If the generous land provides half of our food (a rough estimate at best) then the other half must be imported. Oatmeal and cereal boxes, peanut butter and raisins, sugar and mayonnaise, condensed milk and chocolate and one or the other pack of hot dogs, butter and sour cream (who wants home-grown borscht without that sour cream?) Hardly scratch the surface of our 5-page master shopping list . Whether ordered by mail from Fred Meyers or packed and shipped on rare trips to the city, everything was raised somewhere else, dragged to Fairbanks and flown into the bush.

Even our gas needs fuel to be supplied by Fairbanks, let alone the remote refineries in the States. Dogs drive us through the winter, but the snow machine and, in the ice-free months, a gas-powered outboard motor ensure fast and efficient, if less sustainable, transport.

Moose meat may seem free, but even it takes a bullet or two (or box if we actually invest in some pre-hunt targets), plus gasoline and oil for the outboard, not to mention the wear and tear on gun and tent equipment to our increasingly dilapidated meat shed.

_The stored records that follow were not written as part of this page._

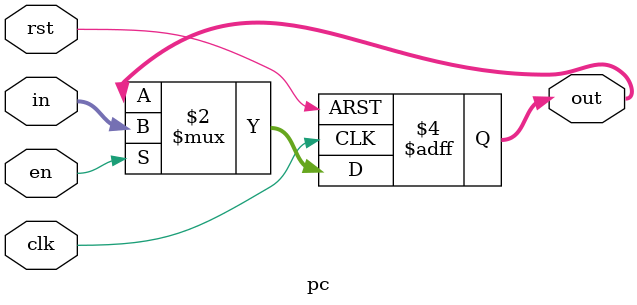
<source format=v>
module pc(
    input [31:0] in,
    input clk,
    input rst,
    input en,
    output reg [31:0] out);

always@(posedge clk or posedge rst)
begin
    if(rst)
        out <= 32'h00003000; // PC set to 0x00003000 if reset enabled
    else if(en)
        out <= in;
end

endmodule

</source>
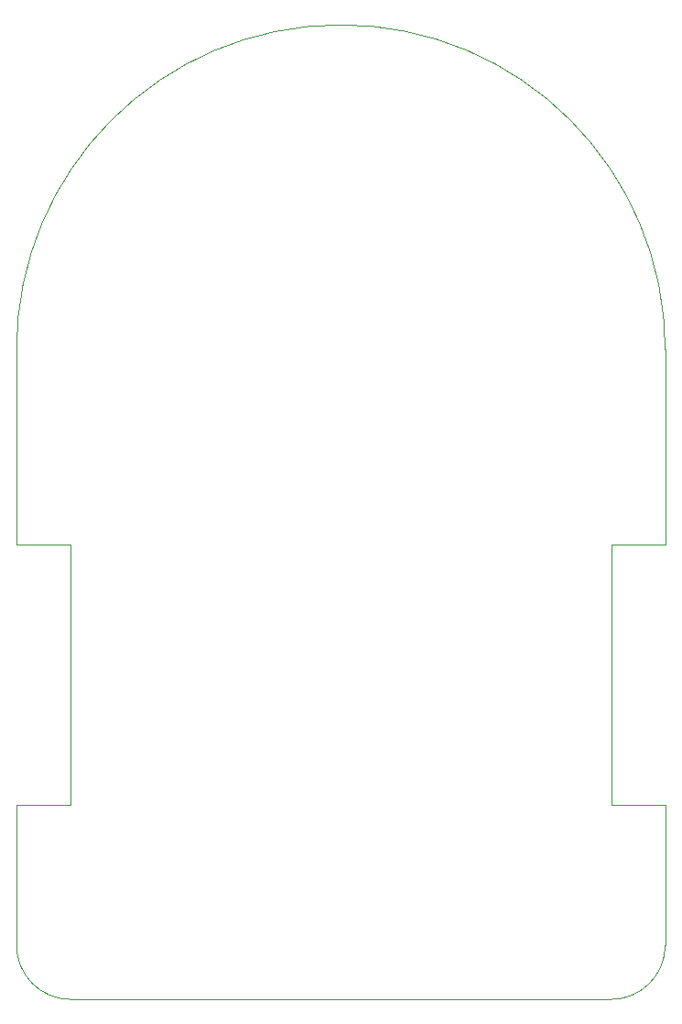
<source format=gm1>
G04 #@! TF.GenerationSoftware,KiCad,Pcbnew,8.0.6-8.0.6-0~ubuntu24.04.1*
G04 #@! TF.CreationDate,2024-10-30T09:28:35+01:00*
G04 #@! TF.ProjectId,micromouse_pcb,6d696372-6f6d-46f7-9573-655f7063622e,rev?*
G04 #@! TF.SameCoordinates,Original*
G04 #@! TF.FileFunction,Profile,NP*
%FSLAX46Y46*%
G04 Gerber Fmt 4.6, Leading zero omitted, Abs format (unit mm)*
G04 Created by KiCad (PCBNEW 8.0.6-8.0.6-0~ubuntu24.04.1) date 2024-10-30 09:28:35*
%MOMM*%
%LPD*%
G01*
G04 APERTURE LIST*
G04 #@! TA.AperFunction,Profile*
%ADD10C,0.050000*%
G04 #@! TD*
G04 APERTURE END LIST*
D10*
X125000000Y-150000000D02*
X175000000Y-150000000D01*
X175000000Y-132000000D02*
X175000000Y-108000000D01*
X120000000Y-145000000D02*
X120000000Y-132000000D01*
X175000000Y-108000000D02*
X180000000Y-108000000D01*
X120000000Y-90000000D02*
G75*
G02*
X180000000Y-90000000I30000000J0D01*
G01*
X125000000Y-108000000D02*
X120000000Y-108000000D01*
X120000000Y-132000000D02*
X125000000Y-132000000D01*
X125000000Y-132000000D02*
X125000000Y-108000000D01*
X180000000Y-108000000D02*
X180000000Y-90000000D01*
X180000000Y-145000000D02*
X180000000Y-132000000D01*
X125000000Y-150000000D02*
G75*
G02*
X120000000Y-145000000I0J5000000D01*
G01*
X120000000Y-108000000D02*
X120000000Y-90000000D01*
X180000000Y-145000000D02*
G75*
G02*
X175000000Y-150000000I-5000000J0D01*
G01*
X180000000Y-132000000D02*
X175000000Y-132000000D01*
M02*

</source>
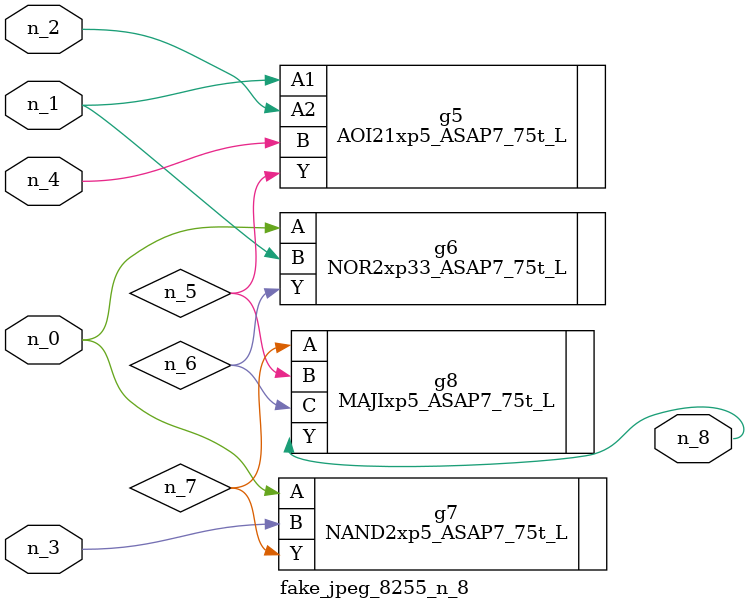
<source format=v>
module fake_jpeg_8255_n_8 (n_3, n_2, n_1, n_0, n_4, n_8);

input n_3;
input n_2;
input n_1;
input n_0;
input n_4;

output n_8;

wire n_6;
wire n_5;
wire n_7;

AOI21xp5_ASAP7_75t_L g5 ( 
.A1(n_1),
.A2(n_2),
.B(n_4),
.Y(n_5)
);

NOR2xp33_ASAP7_75t_L g6 ( 
.A(n_0),
.B(n_1),
.Y(n_6)
);

NAND2xp5_ASAP7_75t_L g7 ( 
.A(n_0),
.B(n_3),
.Y(n_7)
);

MAJIxp5_ASAP7_75t_L g8 ( 
.A(n_7),
.B(n_5),
.C(n_6),
.Y(n_8)
);


endmodule
</source>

Clothing, nails, sewing needles, cake pans, books, chainsaws, printer's ink – the list of countless supplies that we cannot get from locally grown sources goes on and on.

Even in prehistoric times, some valuable objects – obsidian and probably mussels and other marine products – had to be imported over hundreds of kilometers, although this would have been more sustainable at that time through human strength.

In the truest sense of the word, we are heavily dependent on local resources. But unfortunately think holistically, live sustainably? – uh, like most people these days, not so much. I hope our second cousin, who has been removed twice, is not too disappointed.